▶ **WHAT IS NEEDED**: Print the stretch of the ALGOL forum post starting at "I was, however, looking" and ending at "being structurally similar.", word for word.

ALGOL, i.e. -60, was never in: and they're very much different.

However an interesting question is whether The Unisys (nee Burroughs) implementations of ALGOL hew to the -60 or -68 language: I've got limited time to delve into the manuals right now.

I was, however, looking at a 1970ish Burroughs ALGOL compiler a couple of days ago and noticed that they'd not adopted a trivial tweak to the language to eliminate the notorious "dangling else" issue: and that tweak was published by the CACM as "Revised Report on the Algorithmic Language ALGOL 60" in 1963.

So extrapolating from that unfortunate example I'd expect them to still be using ALGOL-60 "warts and all", and a very quick perusal of their ALGOL manual dated 2023 appears to confirm that.

https://public.support.unisys.com/aseries/docs/ClearPath-MCP-21.0/86000098-519/86000098-519.pdf 4-61 p259

with their systems programming language NEWP being structurally similar.

So while ALGOL-68 remains of broad interest to language history nerds, only its influence- on Ada, PL/SQL and so on- is really relevant.

Re: ALGOL-68 is out

nijam

> So while ALGOL-68 remains of broad interest to language history nerds, only its influence- on Ada, PL/SQL and so on- is really relevant.

▶ **RAW RECORDS**:

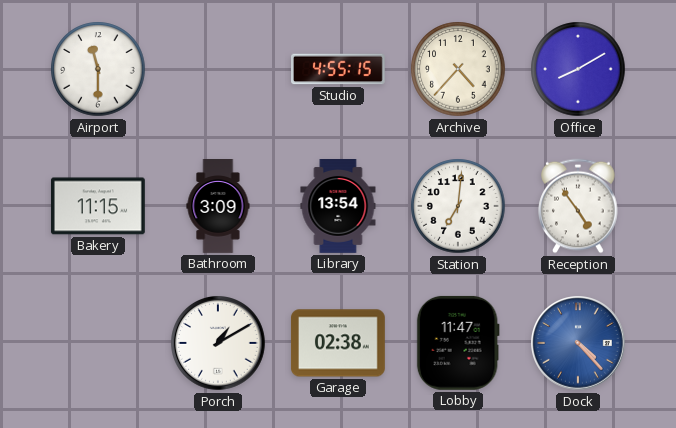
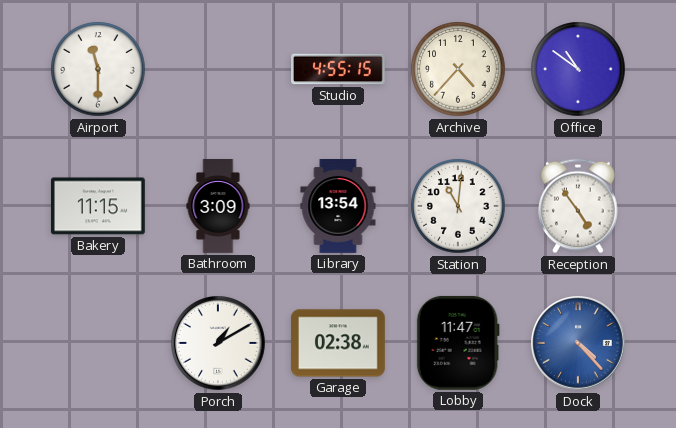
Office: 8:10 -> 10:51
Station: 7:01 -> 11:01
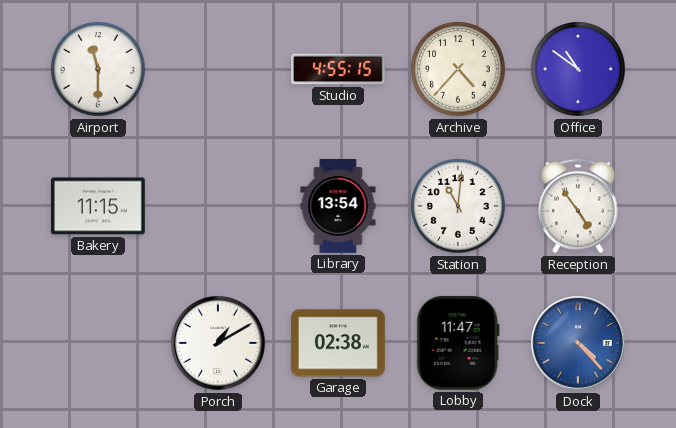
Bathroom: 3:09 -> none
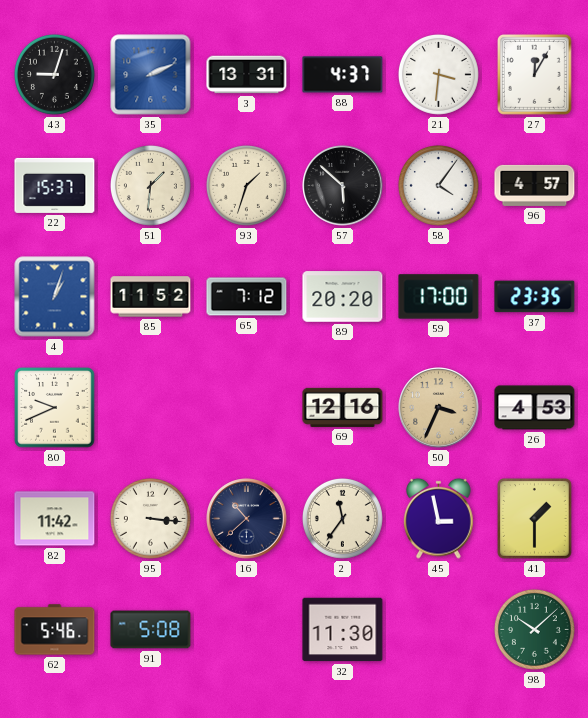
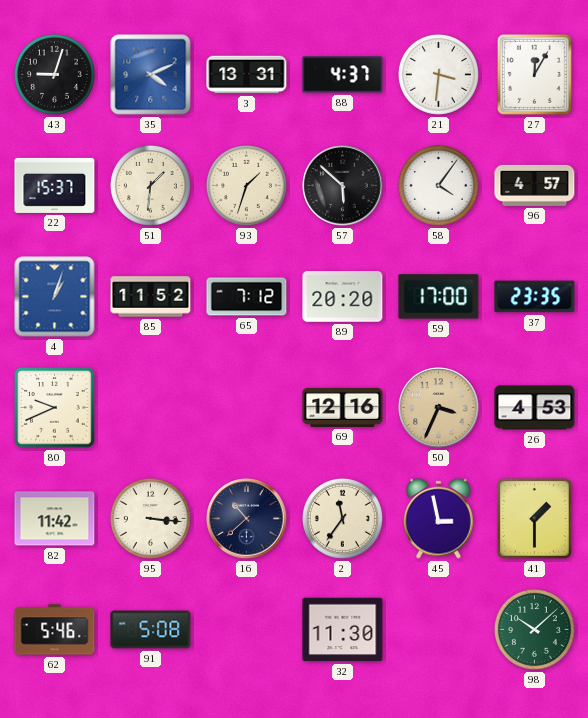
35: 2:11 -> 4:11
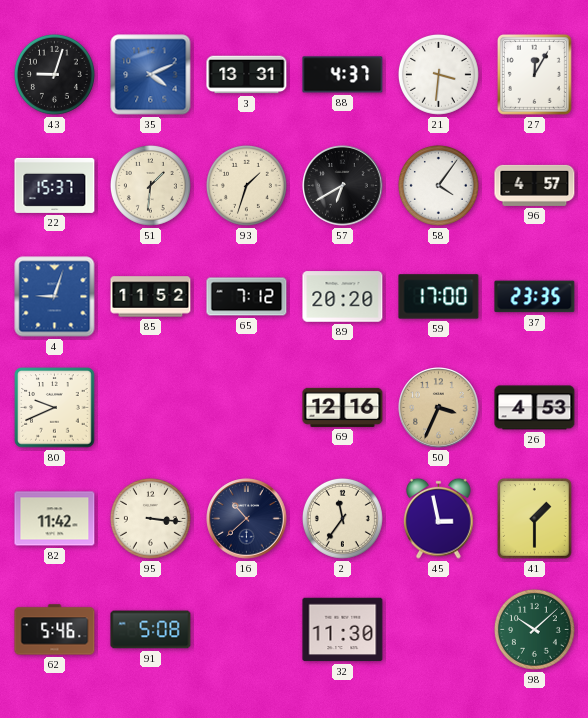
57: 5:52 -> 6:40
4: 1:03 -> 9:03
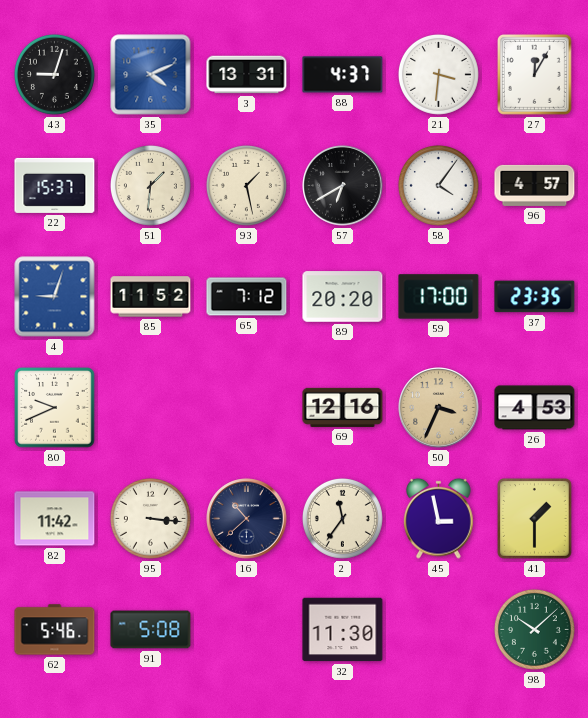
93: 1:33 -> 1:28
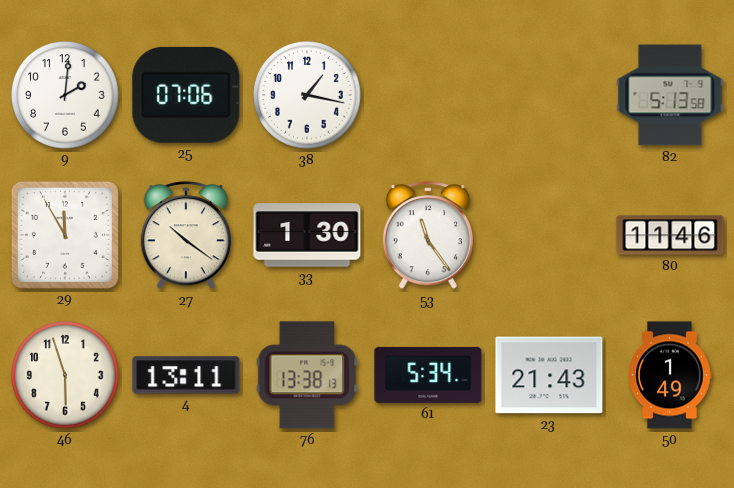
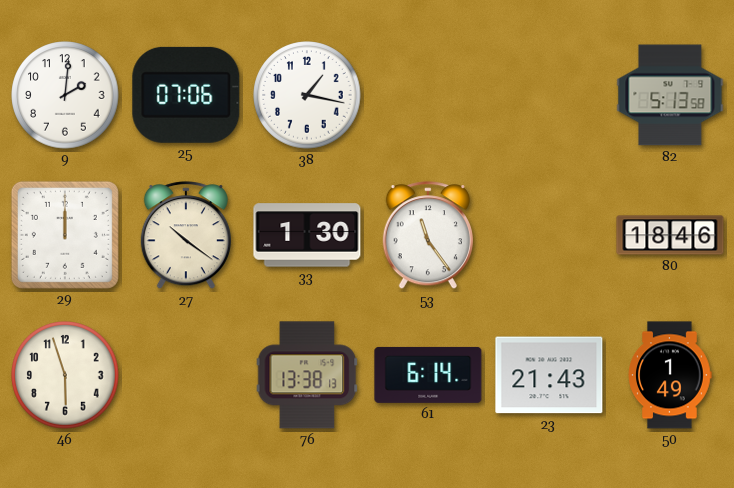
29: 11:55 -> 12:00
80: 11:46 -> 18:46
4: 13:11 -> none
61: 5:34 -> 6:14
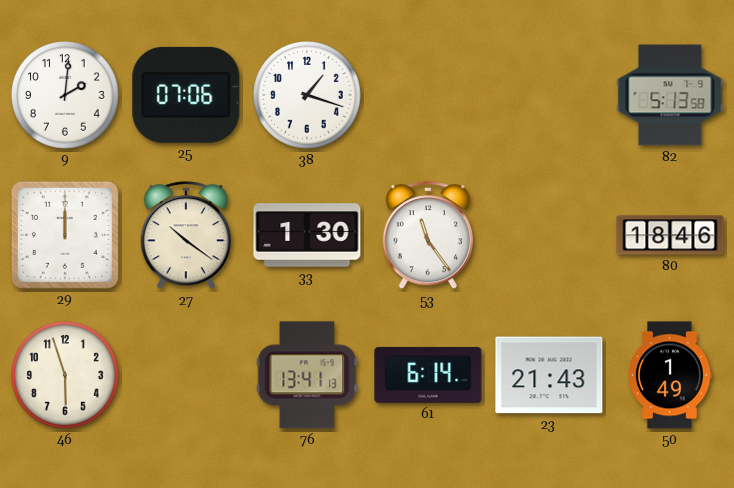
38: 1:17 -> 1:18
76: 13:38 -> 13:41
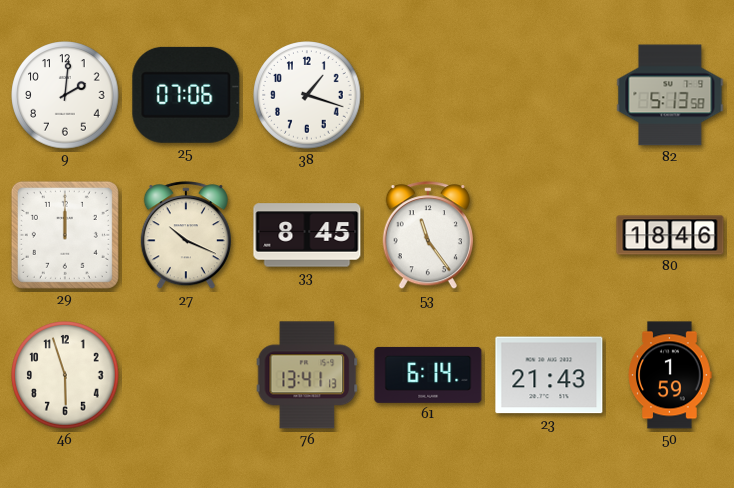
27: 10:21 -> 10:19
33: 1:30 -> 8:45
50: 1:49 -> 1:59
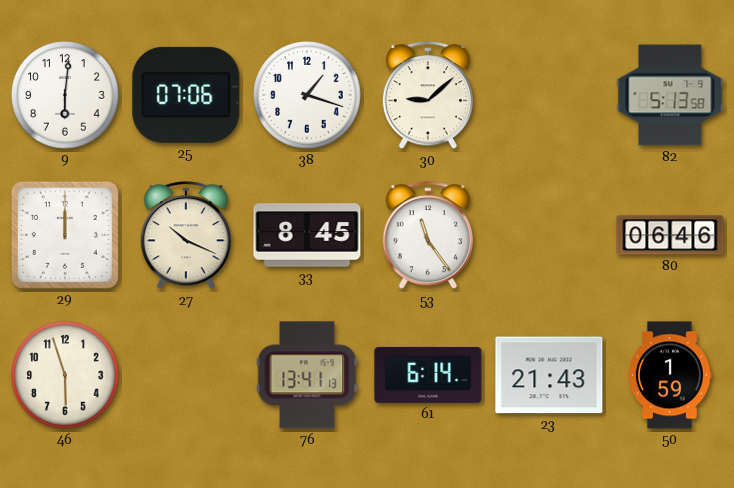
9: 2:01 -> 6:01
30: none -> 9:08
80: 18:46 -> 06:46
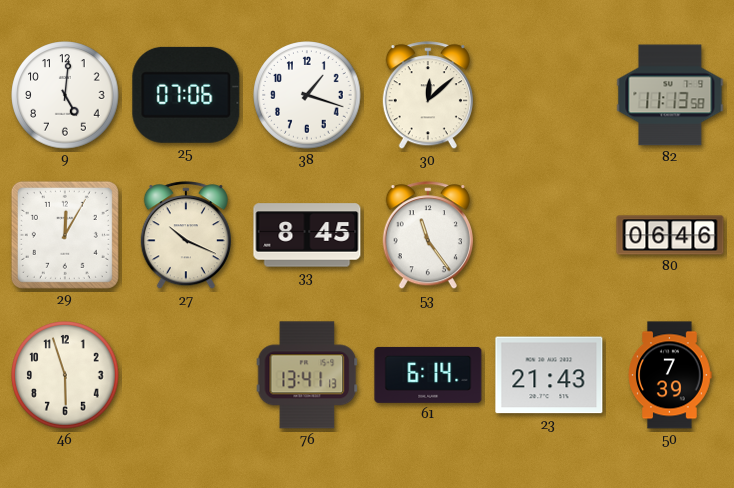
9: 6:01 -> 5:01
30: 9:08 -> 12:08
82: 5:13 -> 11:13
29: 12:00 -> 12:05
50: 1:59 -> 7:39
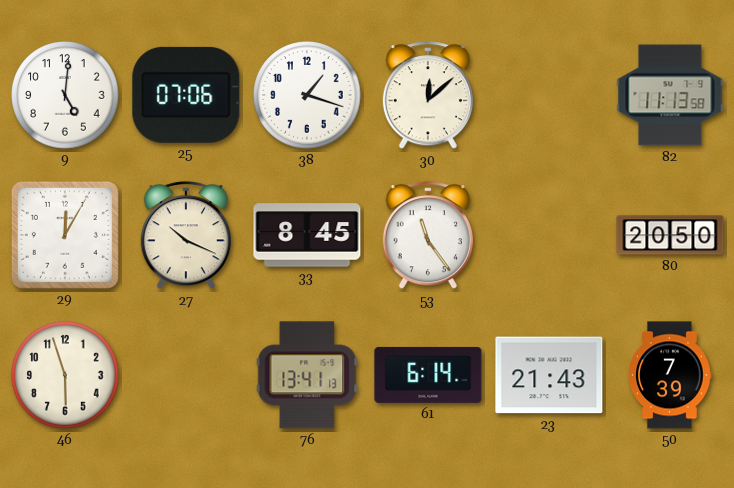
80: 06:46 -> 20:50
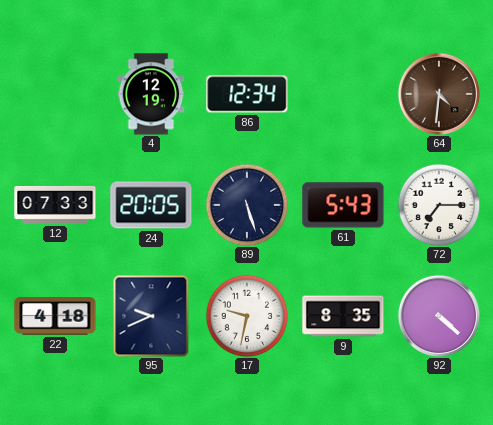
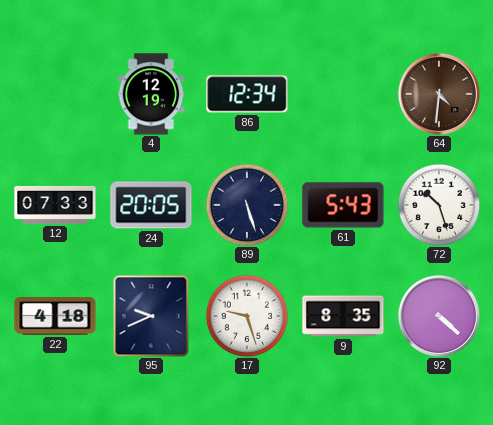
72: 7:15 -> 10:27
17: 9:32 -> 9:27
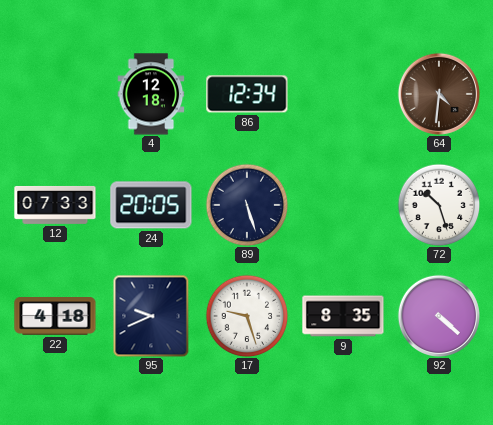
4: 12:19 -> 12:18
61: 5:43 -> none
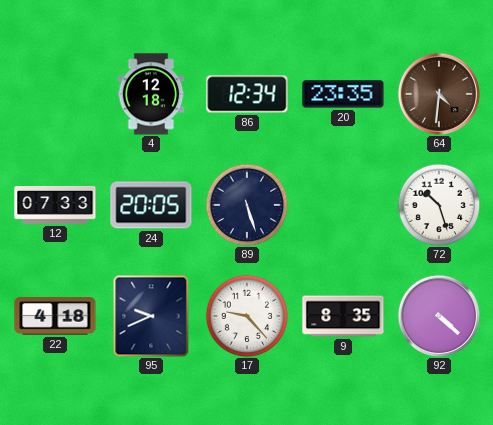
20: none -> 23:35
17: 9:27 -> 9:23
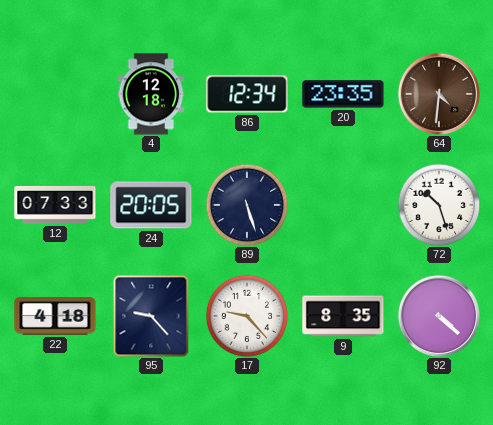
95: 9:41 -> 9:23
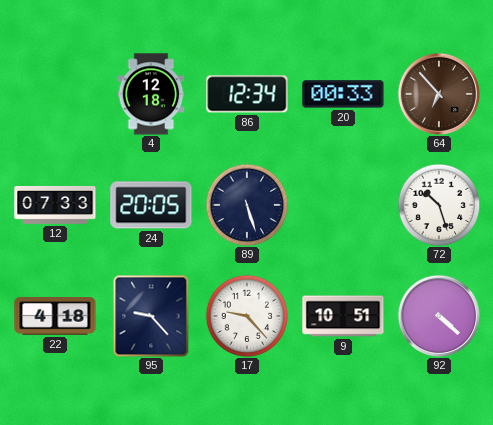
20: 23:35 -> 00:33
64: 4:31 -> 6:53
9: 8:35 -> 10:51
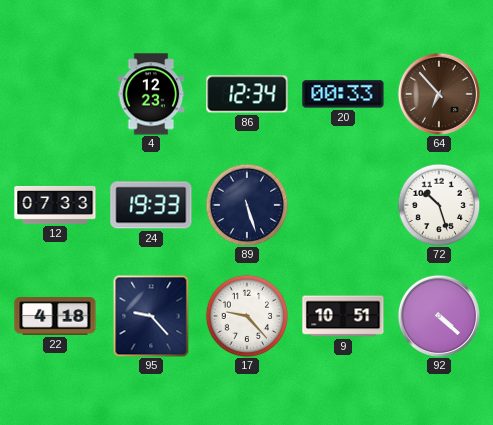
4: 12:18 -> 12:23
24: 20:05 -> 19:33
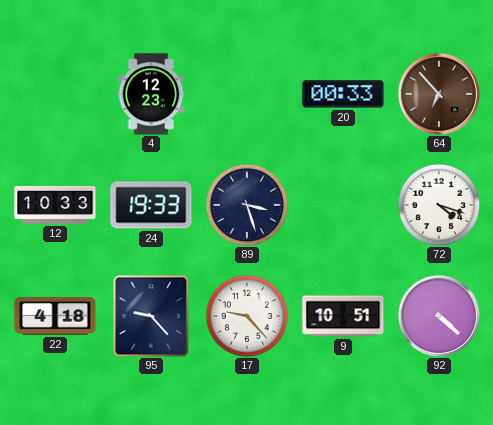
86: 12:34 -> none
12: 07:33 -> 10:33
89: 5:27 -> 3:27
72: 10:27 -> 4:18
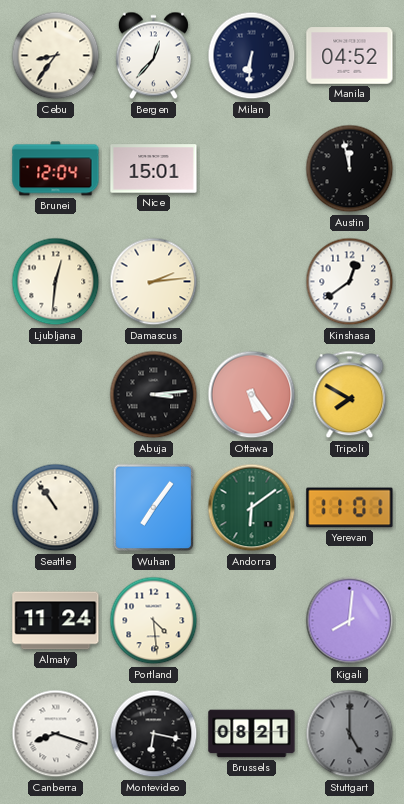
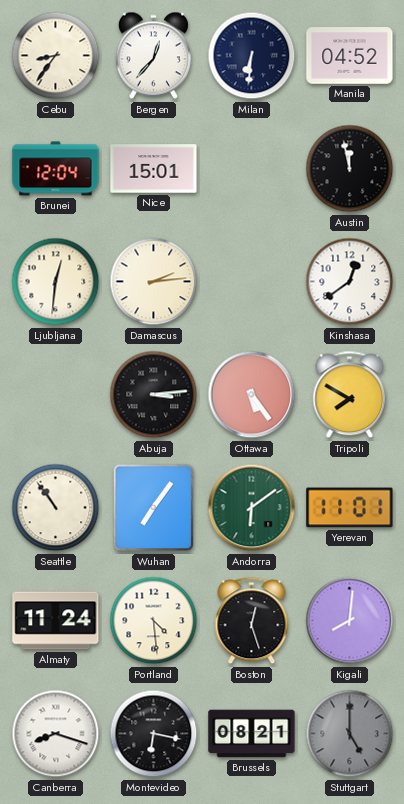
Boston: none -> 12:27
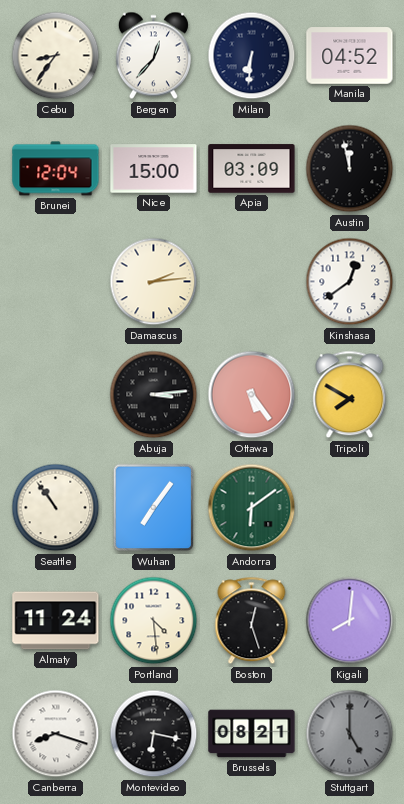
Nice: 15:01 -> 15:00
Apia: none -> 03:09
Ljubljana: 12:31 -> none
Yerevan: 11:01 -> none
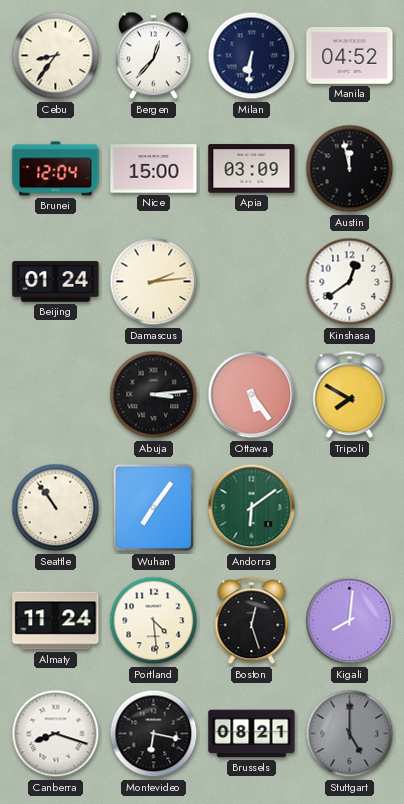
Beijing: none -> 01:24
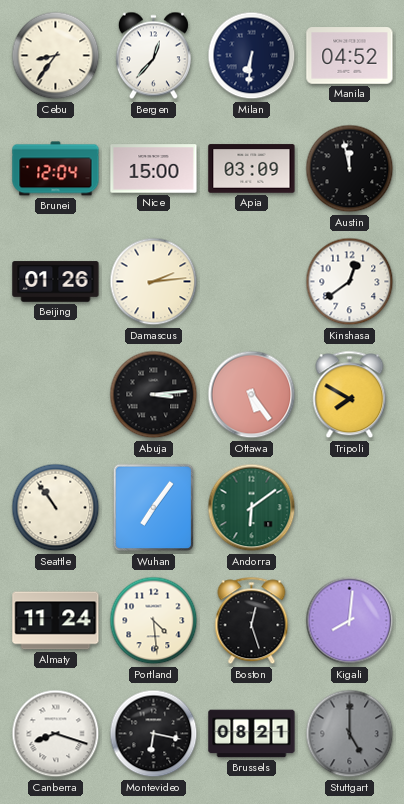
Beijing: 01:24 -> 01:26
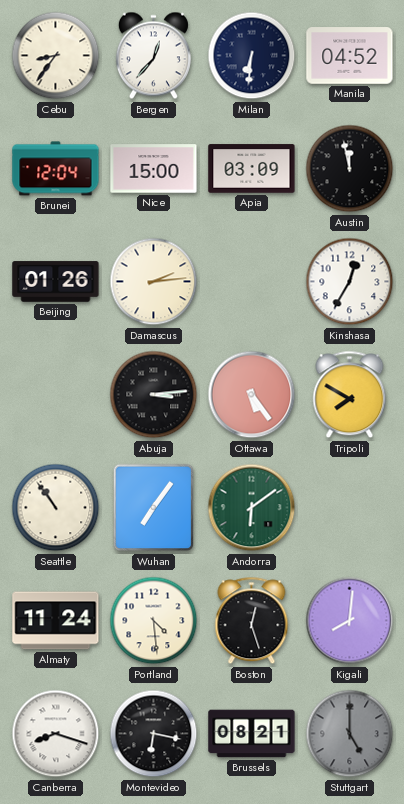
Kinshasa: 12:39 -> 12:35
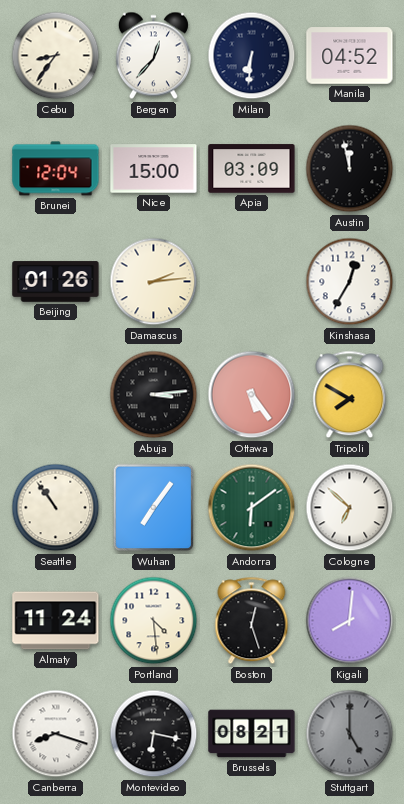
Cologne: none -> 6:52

▶ **TASK SOLUTION**:
I was, however, looking at a 1970ish Burroughs ALGOL compiler a couple of days ago and noticed that they'd not adopted a trivial tweak to the language to eliminate the notorious "dangling else" issue: and that tweak was published by the CACM as "Revised Report on the Algorithmic Language ALGOL 60" in 1963.

So extrapolating from that unfortunate example I'd expect them to still be using ALGOL-60 "warts and all", and a very quick perusal of their ALGOL manual dated 2023 appears to confirm that.

https://public.support.unisys.com/aseries/docs/ClearPath-MCP-21.0/86000098-519/86000098-519.pdf 4-61 p259

with their systems programming language NEWP being structurally similar.